The Faculty of Arts and Sciences nixed the Creativity and Society major. Why didn’t they ask students first?

Faculty’s rejection of the Creative Expression and Society major program is the latest in a series of failures of accountability

Photo | Diana Tyszko

When I was eight years old, what I wanted more than anything else in the world was a watch. Not a Spiderman watch or a Dora watch (gauche) like my classmates had, but a real, adult timepiece—sleek and professional. I settled on a seven-dollar digital with a pink strap and used my mother’s credit card to buy it off Amazon while she was at work. I sat back in the rolling chair by the family computer, imagining the elegant flash of plastic as I checked the time during recess, and I had a horrific realisation. Credit card purchases were recorded on the bill sent to our house every month. Two days later, when the watch arrived—this was before Amazon had managed to entirely pay their way out of having to obey the laws of time and space—I did not even remove it from its packaging. As soon as I saw the box on the porch, the smiling Amazon logo taunting me from beneath our front door, I dug a hole in the backyard and buried it.

The lesson I learned was this: the easiest way to reduce backlash against a bad decision is to not tell anyone about it. Just ask the Faculty of Arts and Sciences. In the fall, the faculty chose not to move forward with the Creativity and Society program’s application to create a major. Yet when I spoke to Madison Gagnon, the President of the Creative Expression and Society Student Union, days before writing this article, she told me she was hearing what the faculty had done for the first time. Ditto for Nina Katz, a fourth-year student who has studied Creative Expression for the last three years. 
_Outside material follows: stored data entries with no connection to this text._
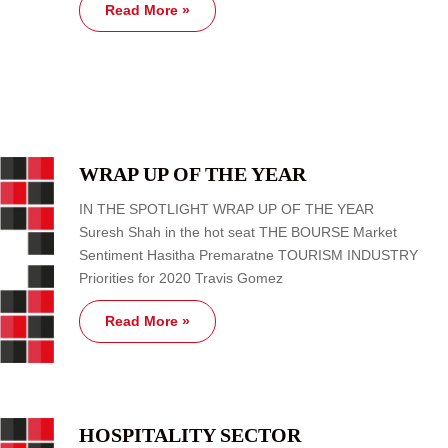
Read More »
WRAP UP OF THE YEAR
IN THE SPOTLIGHT WRAP UP OF THE YEAR
Suresh Shah in the hot seat THE BOURSE Market
Sentiment Hasitha Premaratne TOURISM INDUSTRY
Priorities for 2020 Travis Gomez
Read More »
HOSPITALITY SECTOR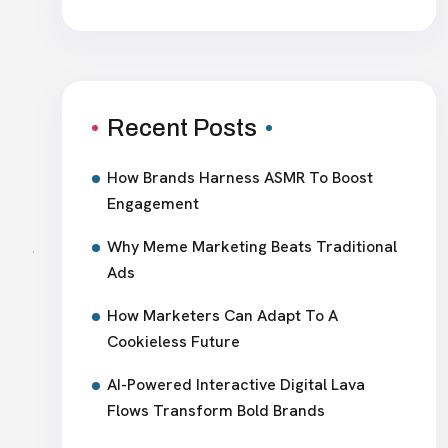
Recent Posts
How Brands Harness ASMR To Boost
Engagement
Why Meme Marketing Beats Traditional
Ads
How Marketers Can Adapt To A
Cookieless Future
AI-Powered Interactive Digital Lava
Flows Transform Bold Brands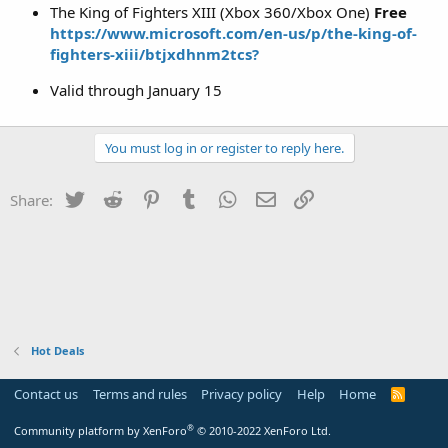
The King of Fighters XIII (Xbox 360/Xbox One)
Free
https://www.microsoft.com/en-us/p/the-king-of-
fighters-xiii/btjxdhnm2tcs?
Valid through January 15
You must log in or register to reply here.
Twitter
Reddit
Pinterest
Tumblr
WhatsApp
Email
Link
Share:
Hot Deals
Contact us
Terms and rules
Privacy policy
Help
Home
R
S
S
®
Community platform by XenForo
© 2010-2022 XenForo Ltd.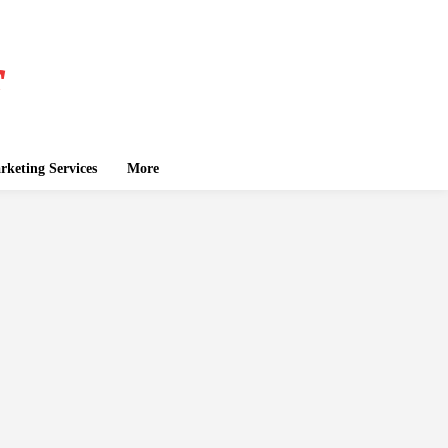
keting Services
More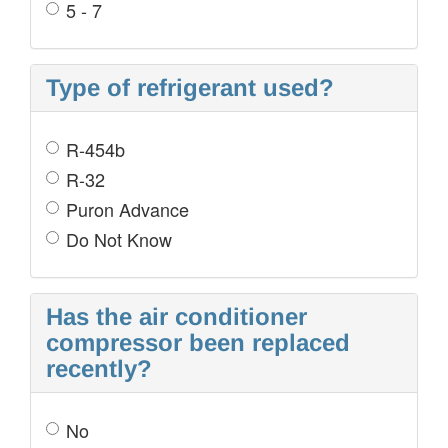
5 - 7
Type of refrigerant used?
R-454b
R-32
Puron Advance
Do Not Know
Has the air conditioner
compressor been replaced
recently?
No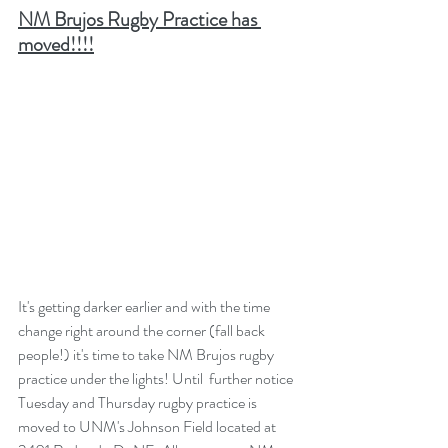
NM Brujos Rugby Practice has 
moved!!!!
It's getting darker earlier and with the time 
change right around the corner (fall back 
people!) it's time to take NM Brujos rugby 
practice under the lights! Until  further notice 
Tuesday and Thursday rugby practice is 
moved to UNM's Johnson Field located at 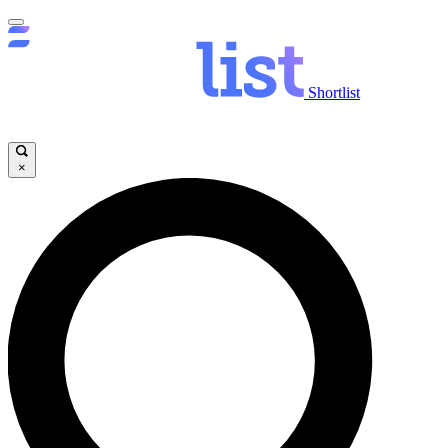
Shortlist
×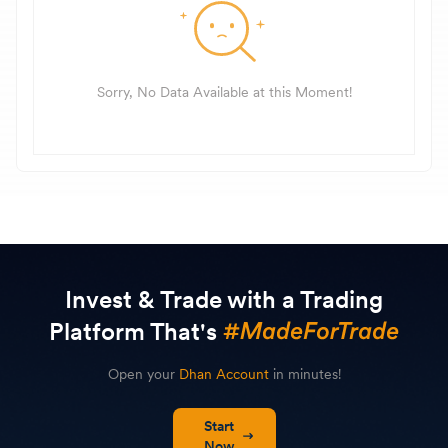
Sorry, No Data Available at this Moment!
Invest & Trade with a Trading
Platform That's
Open your
Dhan Account
in minutes!
Start
Now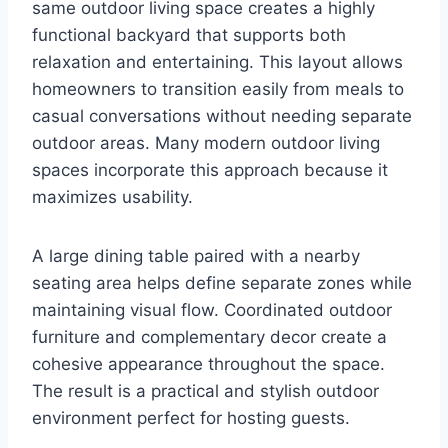
same outdoor living space creates a highly
functional backyard that supports both
relaxation and entertaining. This layout allows
homeowners to transition easily from meals to
casual conversations without needing separate
outdoor areas. Many modern outdoor living
spaces incorporate this approach because it
maximizes usability.
A large dining table paired with a nearby
seating area helps define separate zones while
maintaining visual flow. Coordinated outdoor
furniture and complementary decor create a
cohesive appearance throughout the space.
The result is a practical and stylish outdoor
environment perfect for hosting guests.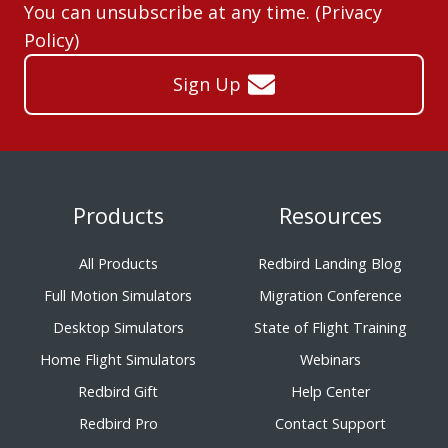
You can unsubscribe at any time. (
Privacy
Policy
)
Sign Up
Products
Resources
All Products
Redbird Landing Blog
Full Motion Simulators
Migration Conference
Desktop Simulators
State of Flight Training
Home Flight Simulators
Webinars
Redbird Gift
Help Center
Redbird Pro
Contact Support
Creativity and Society, formerly Creative Expression and Society, is a Victoria College program that currently offers a minor to 225 students. “This program really thinks about various arts, especially music, the visual arts, and literature as working together and feeding each other,” says Adam Sol, the program director. 

Students, including Gagnon and Katz, rave about it. “It’s a brilliant program,” says Katz. “It offers something really valuable […] Creativity isn’t given serious academic effort. That part of ourselves that is such a valuable part of who we are […] that is such a rich topic for scholarship.” Not only is the program academically stimulating, Gagnon, a Biology major, tells me, but it also improved her social life. “I’ve made the most friends at UofT through the Creative Expression program because I got to know everyone so well […] you get to feel comfortable talking in front of groups, you get to feel comfortable sharing your work, and those are really valuable skills that UofT doesn’t focus on a lot.” 

Yet, despite the students’ passion, there were no emails from the faculty asking what they thought. No TBuck-compensated interviews, just a rejection—one that even took Sol, who has taught at UofT for more than half of a decade, by surprise. “There had been previous drafts of this proposal that had gone to the Faculty of Arts and Sciences…we felt very, very positive going in and that we had responded to the concerns that had been expressed in earlier versions.”

Those concerns? That there was too much overlap with creative writing programs offered by the Department of English. Yet, in preparing the application, Sol did what the Faculty of Arts and Sciences did not: he consulted. “We did a lot of consultation with the English department—they were sort of our main partners to make sure we were not overlapping,” he says. 

Seemingly, the faculty doesn’t just think it knows better than its students; it thinks it knows better than its own English department. All evidence—glowing testimonials from students, positive feedback from professors, and strong enrollment in the minor program—indicate a clear justification for a major. So, why would the faculty turn Creativity and Society down? 

It’s a disappointing but not surprising part of a broader trend of programs offered by colleges— rather than departments—being scaled back. At New College, the beloved Buddhism, Psychology, and Mental Health minor was discontinued, and the proposed elimination of the Health Studies specialist—which has yet to be presented to the Faculty—sparked an uproar at the November meeting of the University College Council. 

I’ve had my disagreements with the Vic administration, but the Faculty of Arts and Sciences seems to have reached a new and unprecedented level of obstinacy. It’s unique programs like Creativity and Society, Buddhism, Psychology, and Mental Health, or my major, Canadian Studies, that make UofT a vibrant place to study. That provides students with an option other than crammed, thousand-person lectures at Convocation Hall and readings from the same, decades-old textbooks professors use everywhere. It allows students the opportunity to develop skills and gain knowledge that is often neglected by the rest of academia. It helps form the interpersonal bonds that last longer in students’ lives than any course content. Katz recounts how a Creativity and Society course offered a reprieve after the difficult months of the pandemic: “We got into these smaller poetry groups […] we would just bring snacks and share each other’s work and grow together as artists.” 

As a VUSAC executive, I do not intend to let the Faculty bury this issue like my illicitly obtained watch. Creativity and Society, and Vic’s other college-run programs are worth fighting for. After all, they teach collaboration and socialisation—skills the faculty, which couldn’t work with or talk to students before they deprived them of a major, clearly lack. At least they have creative excuses down pat.